**Source**
Reading Time: 5 minutes

What will you do when you feel the liability risk of your LLC property? You may utilize the option to transfer property from the LLC to an individual. Yes, it’s legal and a practical way to get back your personal property from the LLC title.

Taking out a property from your LLC will have some tax consequences. You may need to follow formalities and make official documents to transfer the property successfully. 

But do you know how to do it? Let’s figure it out.

Property ownership in an LLC is transferable. There are various ways to take out property from an LLC. Let’s see some ways to take out a property from an LLC.

Changing Structure

When you change your LLC structure, it may release its property to restart a new journey. Get help from your operating agreement. There must be one or more rules regarding property claims while changing the structure.

Selling Property

LLC owns the property and can sell it to another party. The buyer can be an individual, another entity, or a member. The LLC will make a deed and sell its property. So, it’s also a way to take property out of an LLC.

Ownership Transfer

LLC can transfer its property to members. It can be real estate, a car, or a house, and it protects the property from LLC liabilities. You may need to make a deed to get property ownership from the LLC. 

Moreover, ownership can be transferred to any legal member. The operating agreement can also mention one or more members eligible to receive property ownership. 

Lastly, there are several factors to watch out for when an LLC transfers its property claim to an individual.

7 Steps to Transfer Property from LLC to an Individual

A formal process exists to transfer the LLC property ownership to an individual. You must abide by the operating agreement and your state-specific rules. 

Note down the checklist below to ensure a perfect property transfer process.

  • Call for a Meeting

Fix a date and time to hold a meeting with the other members of the LLC. There will be a vote, and the majority will go for the property transfer or sale. The conference will decide on various factors, such as choosing the business property, deciding who will own the property, setting the price, closing the date, and more.

  • Grant Legal Authority

An authorized person must sign the deed and title to the property. It can be an LLC member, manager, or officer. Your operating agreement may specify the name of the authorized person who can transfer the property on behalf of the LLC.

  • General Warranty Deed

It’s a way to get the property from the LLC and keep it safe from LLC debt. As it was the property of an LLC, it was liable for business debts. But when its title is transferred to another party or person, the property becomes free from debt by doing a general warranty deed.

So, a general warranty deed helps an LLC successfully transfer its property to a third party. It contains the property’s details, including the transaction amount, and ensures it is free from liens.

  • Current Distributions

LLC makes distributions to the members. It can be cash or property. So, by distributing property to the members, the property gets out of an LLC. It can be a legitimate sale of property.

**Problem set**
a) Repeat word for word the stretch of the passage on LLC property transfers from "Property ownership in" through "property out of an LLC.".
b) According to the passage on LLC property transfers, who can be the authorized person who signs the deed and title to the property?

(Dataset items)
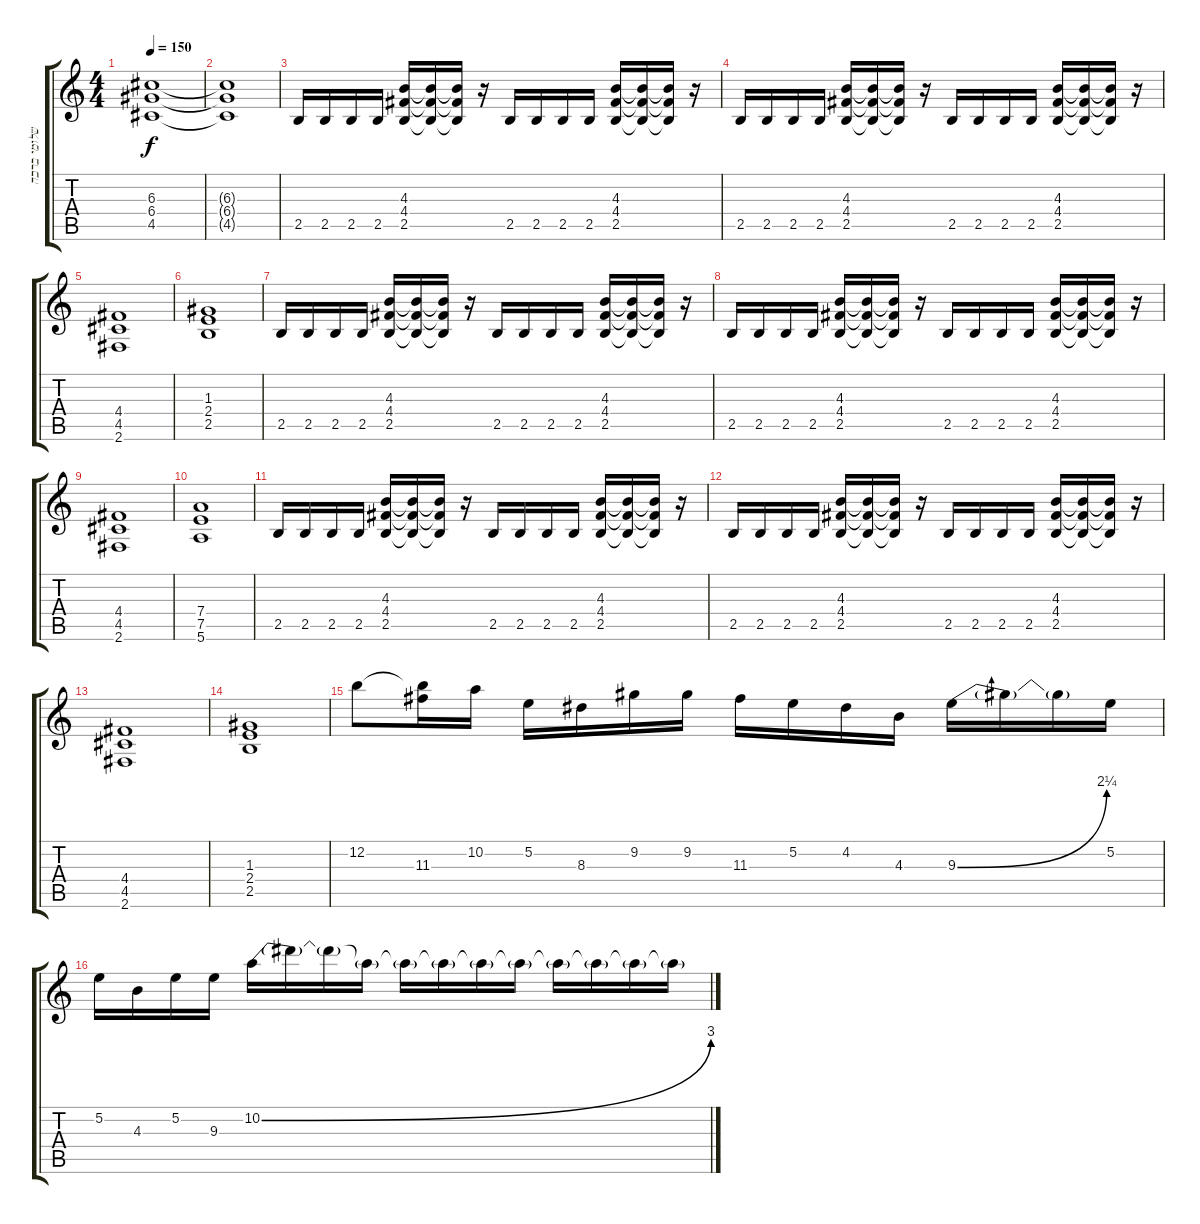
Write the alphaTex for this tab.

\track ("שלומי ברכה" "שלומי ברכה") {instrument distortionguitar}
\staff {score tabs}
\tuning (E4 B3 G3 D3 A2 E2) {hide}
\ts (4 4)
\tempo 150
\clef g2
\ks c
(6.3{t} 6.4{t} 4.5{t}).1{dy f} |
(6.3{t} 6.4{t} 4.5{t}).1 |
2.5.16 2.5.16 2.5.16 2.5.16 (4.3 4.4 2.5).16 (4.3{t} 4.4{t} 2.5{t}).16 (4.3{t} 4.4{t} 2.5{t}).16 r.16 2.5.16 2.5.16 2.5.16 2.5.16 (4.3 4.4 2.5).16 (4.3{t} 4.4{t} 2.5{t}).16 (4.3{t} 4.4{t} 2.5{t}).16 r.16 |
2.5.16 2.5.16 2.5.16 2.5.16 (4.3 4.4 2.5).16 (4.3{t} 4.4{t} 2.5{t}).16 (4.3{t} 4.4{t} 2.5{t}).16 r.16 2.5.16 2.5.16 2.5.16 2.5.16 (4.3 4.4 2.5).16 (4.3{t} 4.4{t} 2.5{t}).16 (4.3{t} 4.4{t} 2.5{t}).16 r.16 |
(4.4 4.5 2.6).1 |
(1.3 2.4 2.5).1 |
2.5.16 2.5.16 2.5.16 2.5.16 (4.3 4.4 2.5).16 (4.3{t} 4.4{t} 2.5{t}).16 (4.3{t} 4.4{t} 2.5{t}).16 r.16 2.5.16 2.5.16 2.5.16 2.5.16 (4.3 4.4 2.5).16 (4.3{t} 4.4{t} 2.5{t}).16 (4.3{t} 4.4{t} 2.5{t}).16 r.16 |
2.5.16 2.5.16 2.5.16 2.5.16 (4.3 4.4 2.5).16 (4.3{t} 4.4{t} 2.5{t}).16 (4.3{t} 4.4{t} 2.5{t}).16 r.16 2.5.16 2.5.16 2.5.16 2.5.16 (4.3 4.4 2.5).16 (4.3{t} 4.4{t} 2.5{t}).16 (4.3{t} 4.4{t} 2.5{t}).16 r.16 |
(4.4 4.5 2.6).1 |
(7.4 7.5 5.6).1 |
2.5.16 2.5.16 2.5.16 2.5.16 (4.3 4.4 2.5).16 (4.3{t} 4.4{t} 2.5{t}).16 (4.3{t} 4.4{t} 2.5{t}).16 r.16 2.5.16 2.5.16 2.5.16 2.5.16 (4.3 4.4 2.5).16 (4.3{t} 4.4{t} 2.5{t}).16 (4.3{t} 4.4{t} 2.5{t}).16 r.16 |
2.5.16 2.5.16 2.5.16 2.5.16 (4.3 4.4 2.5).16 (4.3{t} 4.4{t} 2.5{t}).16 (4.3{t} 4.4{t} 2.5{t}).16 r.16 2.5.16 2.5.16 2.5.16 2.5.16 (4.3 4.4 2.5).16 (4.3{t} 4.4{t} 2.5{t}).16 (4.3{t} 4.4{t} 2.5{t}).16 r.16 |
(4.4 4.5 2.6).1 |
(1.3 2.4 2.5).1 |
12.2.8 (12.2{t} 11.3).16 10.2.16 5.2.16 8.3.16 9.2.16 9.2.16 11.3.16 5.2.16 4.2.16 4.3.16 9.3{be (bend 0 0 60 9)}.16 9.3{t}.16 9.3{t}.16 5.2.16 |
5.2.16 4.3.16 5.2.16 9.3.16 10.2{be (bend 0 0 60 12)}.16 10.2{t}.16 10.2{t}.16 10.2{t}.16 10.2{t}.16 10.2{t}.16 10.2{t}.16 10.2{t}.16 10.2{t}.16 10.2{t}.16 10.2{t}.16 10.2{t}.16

**Answers to the tasks**
a)
Property ownership in an LLC is transferable. There are various ways to take out property from an LLC. Let’s see some ways to take out a property from an LLC.

Changing Structure

When you change your LLC structure, it may release its property to restart a new journey. Get help from your operating agreement. There must be one or more rules regarding property claims while changing the structure.

Selling Property

LLC owns the property and can sell it to another party. The buyer can be an individual, another entity, or a member. The LLC will make a deed and sell its property. So, it’s also a way to take property out of an LLC.

b) An LLC member, manager, or officer.